HRV (SDNN), Cardio Fitness (VO₂ max estimate), sleep staging, and AFib detection — how each metric is measured and what the limitations are.
Apple Watch reports HRV as SDNN (standard deviation of all normal RR intervals), not RMSSD like most other wearables. SDNN captures both short-term and long-term heart rate variability, making it higher in absolute value than RMSSD from the same recording period. SDNN and RMSSD are not directly comparable.
Apple calls their VO₂ max estimate "Cardio Fitness." It requires outdoor walking or running with GPS to calculate, using heart rate response to exercise pace. The algorithm received FDA clearance. Accuracy compared to lab VO₂ max: r ≈ 0.78 in validation studies (lower than Garmin's running-based estimate).

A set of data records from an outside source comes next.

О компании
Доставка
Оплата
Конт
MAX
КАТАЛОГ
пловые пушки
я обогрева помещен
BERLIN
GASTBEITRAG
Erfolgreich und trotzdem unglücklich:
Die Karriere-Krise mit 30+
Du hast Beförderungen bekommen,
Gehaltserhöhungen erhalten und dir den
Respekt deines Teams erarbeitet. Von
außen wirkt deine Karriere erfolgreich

Cardio Fitness Levels (Apple's classification):
| Level | Approximate VO₂ Max Range |
|---|---|
| High | Varies by age/sex — upper third of population |
| Above Average | Upper-middle quartile |
| Below Average | Lower-middle quartile |
| Low | Bottom quartile — Apple prompts attention |
Apple Watch detects sleep stages (Awake, REM, Core/Light NREM, Deep NREM) using a combination of accelerometry and heart rate. Accuracy is moderate — comparable to other wrist devices. Deep sleep is frequently underestimated. Sleep data is accessible in the Health app and through third-party apps like AutoSleep.

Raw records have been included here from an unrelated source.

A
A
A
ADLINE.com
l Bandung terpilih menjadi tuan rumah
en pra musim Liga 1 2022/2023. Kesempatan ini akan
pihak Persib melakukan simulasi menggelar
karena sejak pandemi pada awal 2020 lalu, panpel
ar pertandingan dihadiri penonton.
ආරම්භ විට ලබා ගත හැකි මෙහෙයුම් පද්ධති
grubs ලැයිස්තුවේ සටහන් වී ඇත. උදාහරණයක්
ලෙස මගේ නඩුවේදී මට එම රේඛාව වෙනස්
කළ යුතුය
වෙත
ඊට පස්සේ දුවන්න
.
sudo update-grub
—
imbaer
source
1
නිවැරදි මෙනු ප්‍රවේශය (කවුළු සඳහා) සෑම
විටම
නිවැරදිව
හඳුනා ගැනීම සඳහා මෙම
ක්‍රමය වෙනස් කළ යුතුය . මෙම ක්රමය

Apple Watch uses optical PPG to classify rhythm as AFib or sinus rhythm during specific measurement windows. The feature is FDA-cleared for AFib detection in people with known AFib. Sensitivity is approximately 98% and specificity approximately 91% in clinical validation. It does not diagnose AFib — it flags patterns for medical follow-up.
Series 8+ includes a wrist skin temperature sensor measuring deviation from nightly baseline. Uses dual sensors (wrist and back case) to minimize ambient temperature interference. FDA-cleared for cycle tracking (ovulation detection). Also inputs into retrospective ovulation estimates in the Health app.